The ICO commissioned report from the Enterprise Privacy Group was unveiled at its ‘Privacy by Design’ conference in Manchester this morning. It found executives are failing to understand data privacy risks or prioritise responsibility and accountability for it.

It also said the commercial risks of data leaks remain unclear to organisations, while traditional risk assessment methodologies fail to take the value of personal information into account. And risk assessment approaches also fail to manage privacy needs throughout the data lifecycle, so bespoke and off-the-shelf systems are being built without proper privacy controls.

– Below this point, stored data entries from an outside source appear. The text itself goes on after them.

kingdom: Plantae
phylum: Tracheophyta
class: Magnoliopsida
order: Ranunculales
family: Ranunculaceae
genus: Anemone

Jonathan Bamford, assistant commissioner told today’s conference that many organisations have invested in new technology to enable them to exploit our personal information more efficiently.

But he asked: “Have those organisations devoted the same effort to privacy protection? We are concerned that some organisations are still failing to realise the business risks associated with holding vast collections of personal data and we continue to urge organisations to minimise the amount of personal data they hold.”

The report also recognised that privacy enhancing technologies (PETs), like anti-virus and firewall software, face an uphill struggle keeping up with technology developments around Web 2.0, cloud computing and service oriented architecture (SOA). But it urged both vendors and companies alike to encourage their adoption.

But it also urged both public and private organisations to improve their level of engagement in designing privacy protection into the business case for any plans and projects.

Bamford added: “Before a new system is set up to collect more personal details, organisations should make sure that privacy solutions are hardwired in from the start, rather than added at a later stage.”

And the report said privacy impact assessments should be carried out more widely to determine the impact of collecting and holding people’s personal details. It advocated that PETs should be integrated into new systems from the outset, rather than bolted on as an after thought.

 

The research can be downloaded from the ICO’s website.